Nevada’s Strength Is Its Willingness to Build—Now We Must Protect What We’ve Built
Nevada has never been afraid to take bold steps:
- We built a statewide pediatric oncology program from scratch.
- We created a Rare Disease Advisory Council when most states had none.
- We expanded newborn screening and modernized genetic care.
- We established the Nevada Cancer & Rare Disease Registry—the first of its kind in the state.
- We invested in research universities, upgraded infrastructure, and positioned Nevada to compete nationally.
But these achievements sit on a knife’s edge. NIH cuts aren’t just numbers in a budget line—they determine whether our state continues advancing care or falls backward.
A Call to Protect Research—and the Patients Behind It
Nevada’s future in scientific discovery depends on the stability, strength, and predictability of federal research funding.
As leaders in healthcare, government, and philanthropy, we must:
1. Advocate fiercely for protecting NIH funding. Research is a public good. It belongs to every family.

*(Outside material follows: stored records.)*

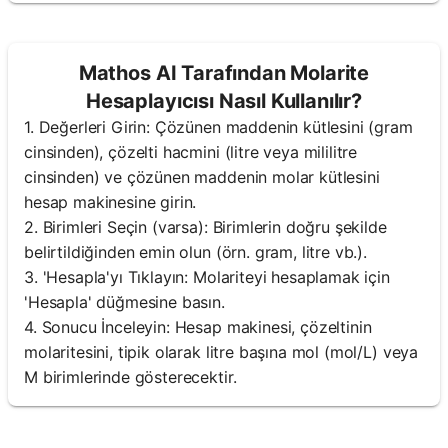
Mathos AI Tarafından Molarite
Hesaplayıcısı Nasıl Kullanılır?
1. Değerleri Girin: Çözünen maddenin kütlesini (gram
cinsinden), çözelti hacmini (litre veya mililitre
cinsinden) ve çözünen maddenin molar kütlesini
hesap makinesine girin.
2. Birimleri Seçin (varsa): Birimlerin doğru şekilde
belirtildiğinden emin olun (örn. gram, litre vb.).
3. 'Hesapla'yı Tıklayın: Molariteyi hesaplamak için
'Hesapla' düğmesine basın.
4. Sonucu İnceleyin: Hesap makinesi, çözeltinin
molaritesini, tipik olarak litre başına mol (mol/L) veya
M birimlerinde gösterecektir.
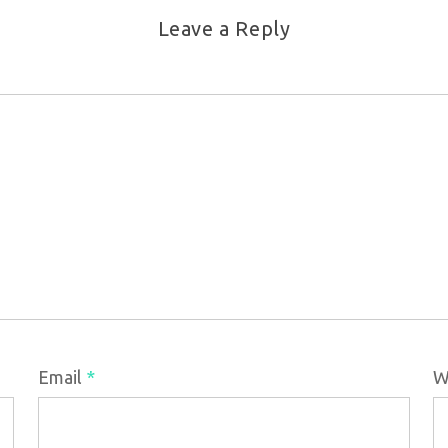
Leave a Reply
Email
*
W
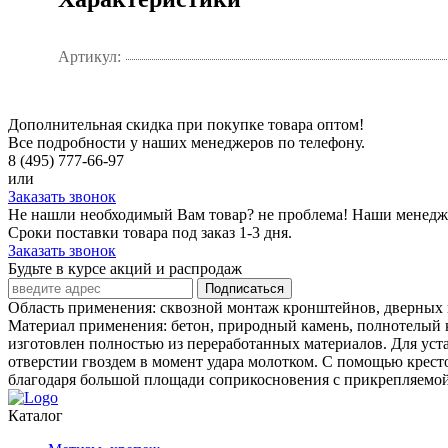
Артикул:
Дополнительная скидка при покупке товара оптом!
Все подробности у наших менеджеров по телефону.
8 (495) 777-66-97
или
Заказать звонок
Не нашли необходимый Вам товар? не проблема! Наши менедж
Сроки поставки товара под заказ 1-3 дня.
Заказать звонок
Будьте в курсе акций и распродаж
Подписаться
Область применения: сквозной монтаж кронштейнов, дверных к
Материал применения: бетон, природный камень, полнотелый к
изготовлен полностью из переработанных материалов. Для уст
отверстии гвоздем в момент удара молотком. С помощью кресто
благодаря большой площади соприкосновения с прикрепляемой
Каталог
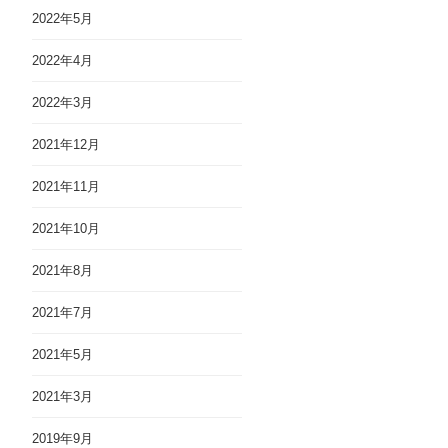
2022年5月
2022年4月
2022年3月
2021年12月
2021年11月
2021年10月
2021年8月
2021年7月
2021年5月
2021年3月
2019年9月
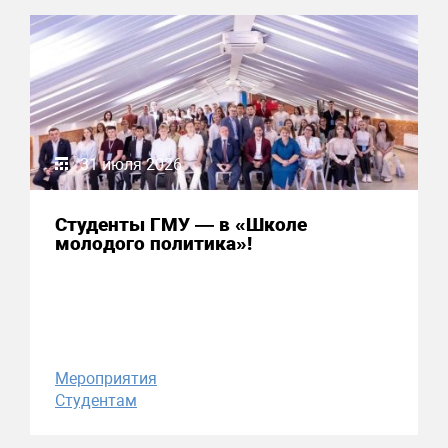
31 июля 2026
Студенты ГМУ — в «Школе
молодого политика»!
Мероприятия
Студентам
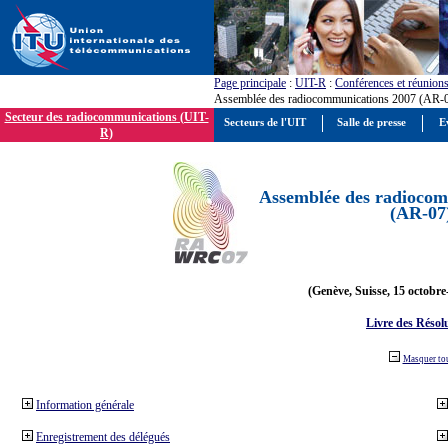
Page principale
:
UIT-R
:
Conférences et réunion
Assemblée des radiocommunications 2007 (AR-
Secteur des radiocommunications (UIT-
Secteurs de l'UIT
Salle de presse
E
R)
Assemblée des radiocom
(AR-07
(Genève, Suisse, 15 octobre
Livre des Résol
Masquer to
Information générale
Enregistrement des délégués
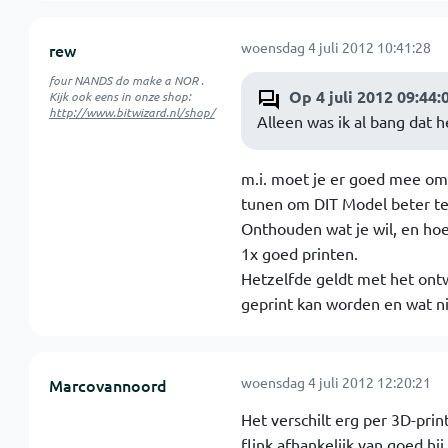
woensdag 4 juli 2012 10:41:28
rew
four NANDS do make a NOR .
Op 4 juli 2012 09:44:
Kijk ook eens in onze shop:
http://www.bitwizard.nl/shop/
Alleen was ik al bang dat h
m.i. moet je er goed mee omg
tunen om DIT Model beter te p
Onthouden wat je wil, en hoe 
1x goed printen.
Hetzelfde geldt met het on
geprint kan worden en wat ni
woensdag 4 juli 2012 12:20:21
Marcovannoord
Het verschilt erg per 3D-prin
flink afhankelijk van goed h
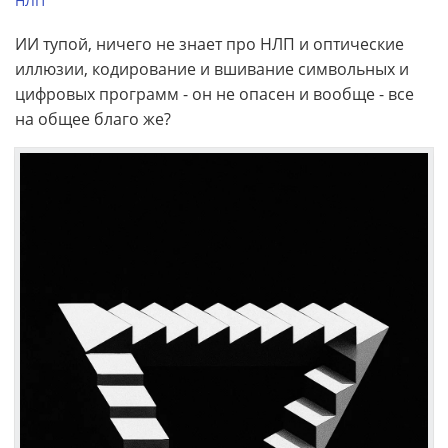
НЛП
ИИ тупой, ничего не знает про НЛП и оптические
иллюзии, кодирование и вшивание символьных и
цифровых программ - он не опасен и вообще - все
на общее благо же?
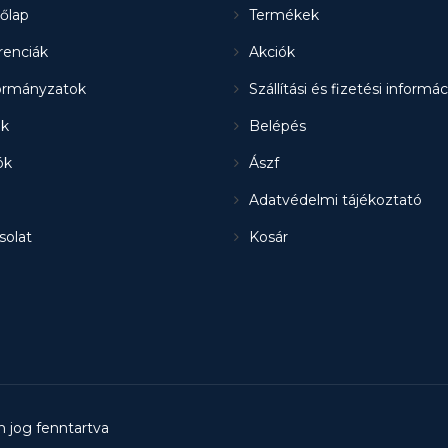
őlap
Termékek
renciák
Akciók
rmányzatok
Szállítási és fizetési informá
k
Belépés
ók
Ászf
Adatvédelmi tájékoztató
solat
Kosár
n jog fenntartva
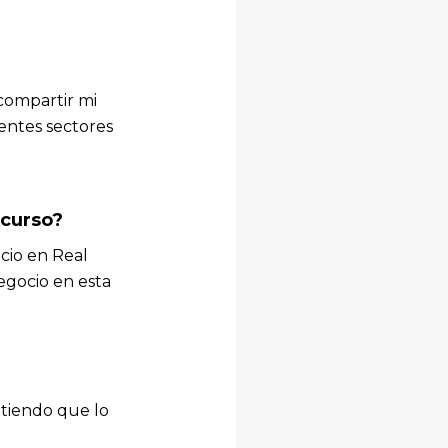
 compartir mi
rentes sectores
 curso?
cio en Real
egocio en esta
itiendo que lo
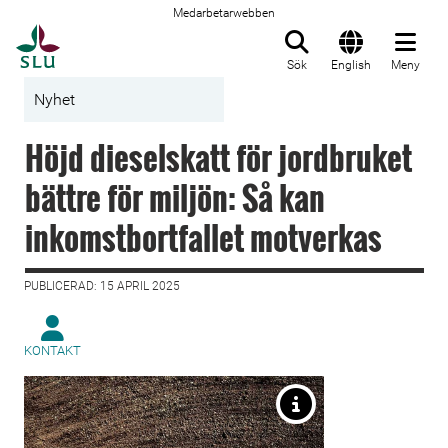
Medarbetarwebben
Till startsida
Sök
English
Meny
Nyhet
Höjd dieselskatt för jordbruket
bättre för miljön: Så kan
inkomstbortfallet motverkas
PUBLICERAD: 15 APRIL 2025
KONTAKT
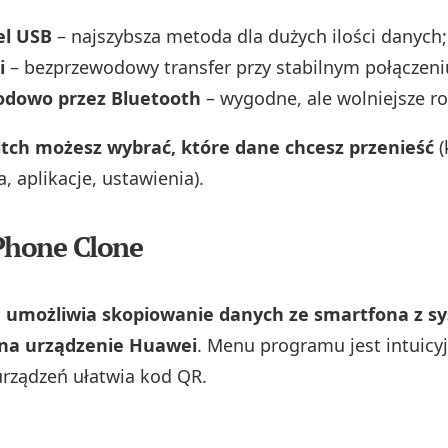
el USB
– najszybsza metoda dla dużych ilości danych;
i
– bezprzewodowy transfer przy stabilnym połączeni
dowo przez Bluetooth
– wygodne, ale wolniejsze ro
tch możesz wybrać, które dane chcesz przenieść
(
a, aplikacje, ustawienia).
Phone Clone
 umożliwia skopiowanie danych ze smartfona z 
 na urządzenie Huawei
. Menu programu jest intuicyj
rządzeń ułatwia kod QR.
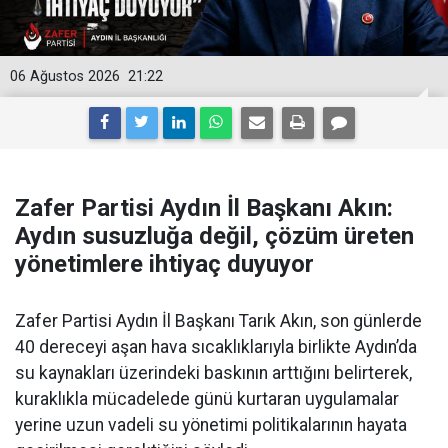
06 Ağustos 2026
21:22
Zafer Partisi Aydın İl Başkanı Akın:
Aydın susuzluğa değil, çözüm üreten
yönetimlere ihtiyaç duyuyor
Zafer Partisi Aydın İl Başkanı Tarık Akın, son günlerde
40 dereceyi aşan hava sıcaklıklarıyla birlikte Aydın’da
su kaynakları üzerindeki baskının arttığını belirterek,
kuraklıkla mücadelede günü kurtaran uygulamalar
yerine uzun vadeli su yönetimi politikalarının hayata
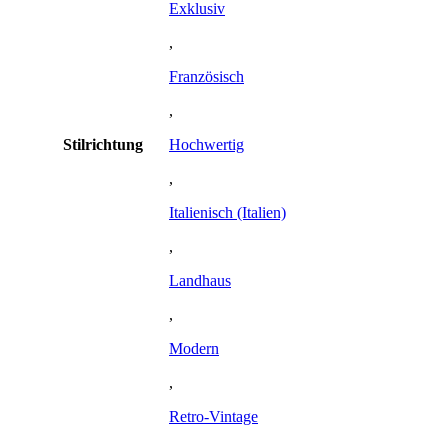
Exklusiv
,
Französisch
,
Stilrichtung
Hochwertig
,
Italienisch (Italien)
,
Landhaus
,
Modern
,
Retro-Vintage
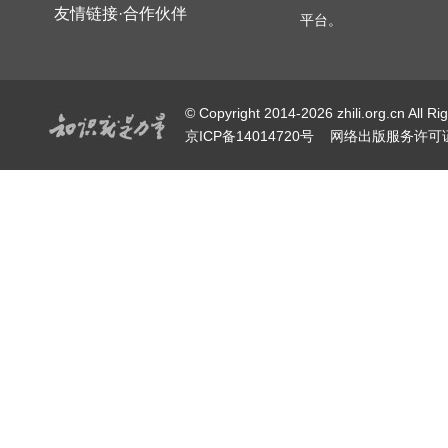
友情链接·合作伙伴
平台。
© Copyright 2014-2026 zhili.or
京ICP备14014720号
网络出版服务许可证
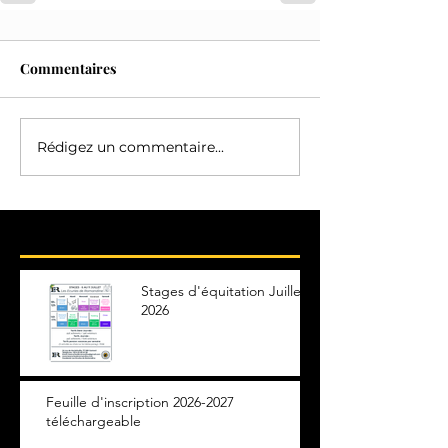
Commentaires
Rédigez un commentaire...
Posts Récents
Stages d'équitation Juillet
2026
Feuille d'inscription 2026-2027
téléchargeable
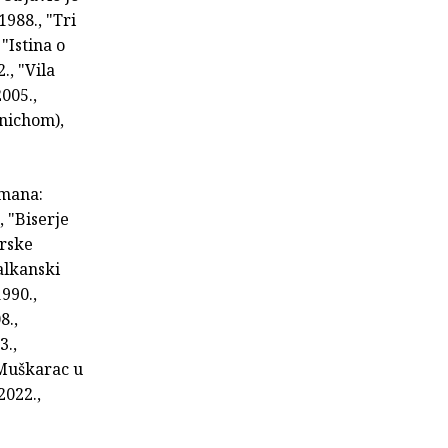
1988., "Tri
"Istina o
., "Vila
2005.,
dnichom),
omana:
, "Biserje
irske
alkanski
990.,
8.,
3.,
"Muškarac u
2022.,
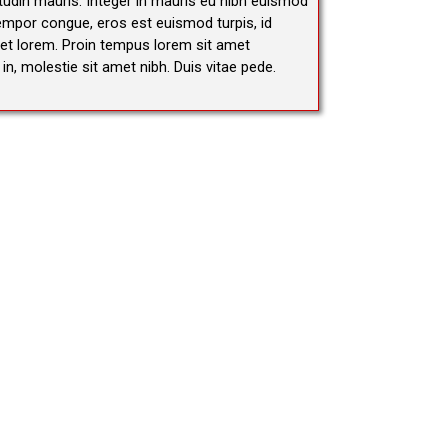
itudin mauris. Integer in mauris eu nibh euismod
u tempor congue, eros est euismod turpis, id
quet lorem. Proin tempus lorem sit amet
n, molestie sit amet nibh. Duis vitae pede.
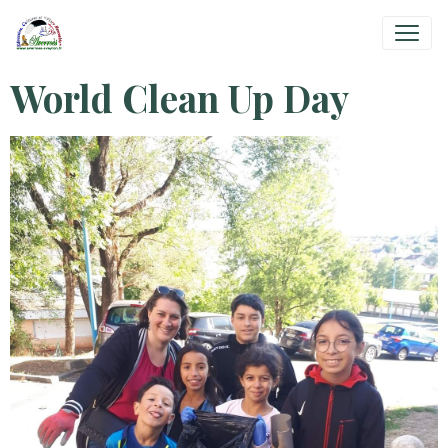
World Clean Up Day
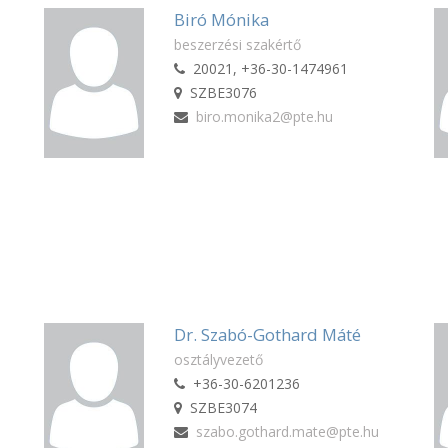
Biró Mónika
beszerzési szakértő
20021, +36-30-1474961
SZBE3076
biro.monika2@pte.hu
Dr. Szabó-Gothard Máté
osztályvezető
+36-30-6201236
SZBE3074
szabo.gothard.mate@pte.hu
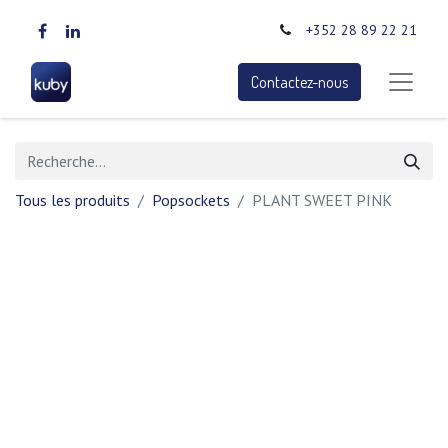
+352 28 89 22 21
Contactez-nous
Tous les produits
Popsockets
PLANT SWEET PINK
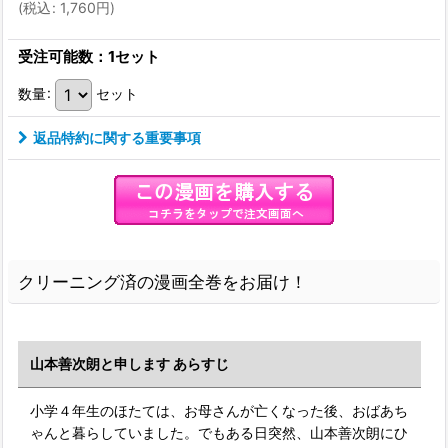
(
税込
:
1,760
円
)
受注可能数：1セット
数量
:
セット
返品特約に関する重要事項
クリーニング済の漫画全巻をお届け！
山本善次朗と申します あらすじ
小学４年生のほたては、お母さんが亡くなった後、おばあち
ゃんと暮らしていました。でもある日突然、山本善次朗にひ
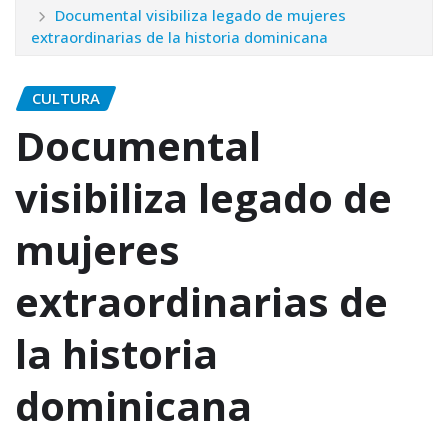
Documental visibiliza legado de mujeres
extraordinarias de la historia dominicana
CULTURA
Documental
visibiliza legado de
mujeres
extraordinarias de
la historia
dominicana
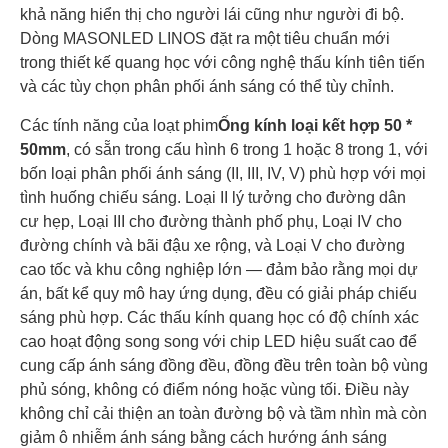
khả năng hiển thị cho người lái cũng như người đi bộ.
Dòng MASONLED LINOS đặt ra một tiêu chuẩn mới
trong thiết kế quang học với công nghệ thấu kính tiên tiến
và các tùy chọn phân phối ánh sáng có thể tùy chỉnh.
Các tính năng của loạt phim
Ống kính loại kết hợp 50 *
50mm
, có sẵn trong cấu hình 6 trong 1 hoặc 8 trong 1, với
bốn loại phân phối ánh sáng (II, III, IV, V) phù hợp với mọi
tình huống chiếu sáng. Loại II lý tưởng cho đường dân
cư hẹp, Loại III cho đường thành phố phụ, Loại IV cho
đường chính và bãi đậu xe rộng, và Loại V cho đường
cao tốc và khu công nghiệp lớn — đảm bảo rằng mọi dự
án, bất kể quy mô hay ứng dụng, đều có giải pháp chiếu
sáng phù hợp. Các thấu kính quang học có độ chính xác
cao hoạt động song song với chip LED hiệu suất cao để
cung cấp ánh sáng đồng đều, đồng đều trên toàn bộ vùng
phủ sóng, không có điểm nóng hoặc vùng tối. Điều này
không chỉ cải thiện an toàn đường bộ và tầm nhìn mà còn
giảm ô nhiễm ánh sáng bằng cách hướng ánh sáng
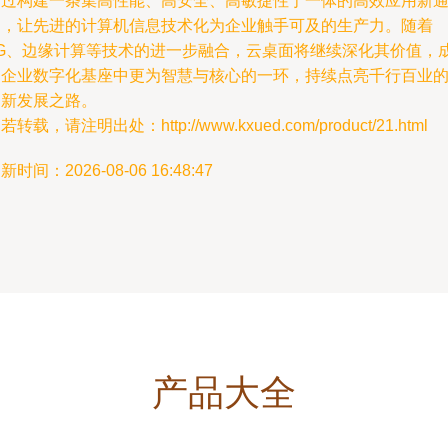
通过构建一条集高性能、高安全、高敏捷性于一体的高效应用新
道，让先进的计算机信息技术化为企业触手可及的生产力。随着
5G、边缘计算等技术的进一步融合，云桌面将继续深化其价值，
为企业数字化基座中更为智慧与核心的一环，持续点亮千行百业
创新发展之路。
若转载，请注明出处：http://www.kxued.com/product/21.html
新时间：2026-08-06 16:48:47
产品大全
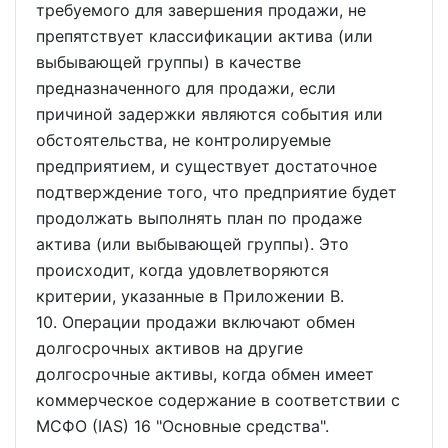
требуемого для завершения продажи, не
препятствует классификации актива (или
выбывающей группы) в качестве
предназначенного для продажи, если
причиной задержки являются события или
обстоятельства, не контролируемые
предприятием, и существует достаточное
подтверждение того, что предприятие будет
продолжать выполнять план по продаже
актива (или выбывающей группы). Это
происходит, когда удовлетворяются
критерии, указанные в Приложении B.
10. Операции продажи включают обмен
долгосрочных активов на другие
долгосрочные активы, когда обмен имеет
коммерческое содержание в соответствии с
МСФО (IAS) 16 "Основные средства".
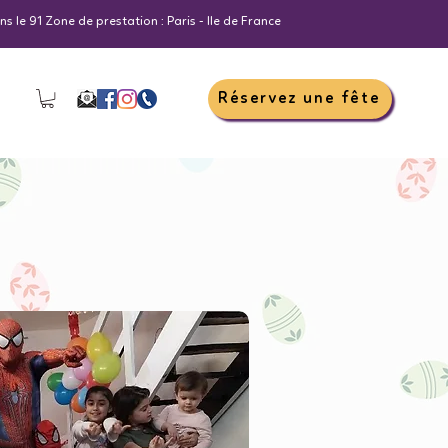
s le 91 Zone de prestation : Paris - Ile de France
Réservez une fête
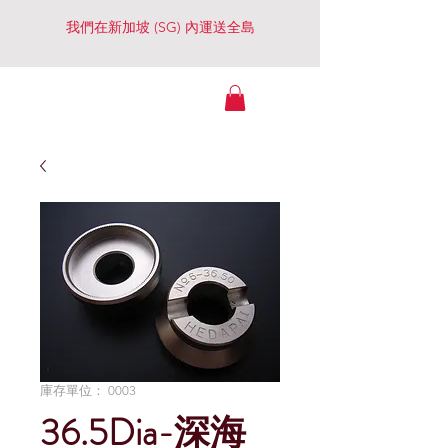
我們在新加坡 (SG) 內運送全島
Watches Essential
（景大行）
庫存單位： 0003
36.5Dia-深海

2. Maintain and expand Nevada’s state investments. State support has helped us climb into national competitiveness—we cannot retreat.
3. Strengthen public-private partnerships. Philanthropy should spark innovation, not rescue it.
4. Build sustainable research career pathways in Nevada. To retain scientists, we must create stable funding environments.
5. Ensure that rare disease and pediatric cancer patients remain at the center.
Their needs are urgent. Their timelines are short. Their voices must shape our priorities.
Hope Is Still on Our Side
Nevada has a long history of proving people wrong. We innovate quickly, we collaborate deeply, and we build infrastructure at a pace most states envy.
And our researchers—at C4K, Lou Ruvo, UNLV, UNR, and across the state—are rising to the challenge with creativity, resilience, and a fierce commitment to the communities they serve.
But they cannot do it alone.
We need stable, sustained research funding so that the next breakthrough happens here—and so Nevada families don’t have to leave their state or their support systems when facing the hardest moments of their lives.
Our children, our seniors, and our rare disease community are counting on us to stand up for science.
And we must.
Because in Nevada, research isn’t optional. It’s life-saving.
About the Author: Annette Logan-Parker brings over 30 years of experience in pediatric oncology to her role as Founder and Chief Advocacy & Innovation Officer at Cure 4 The Kids Foundation. She has dedicated her career to improving outcomes for children with cancer and ensuring equitable access to cutting-edge treatments for all families.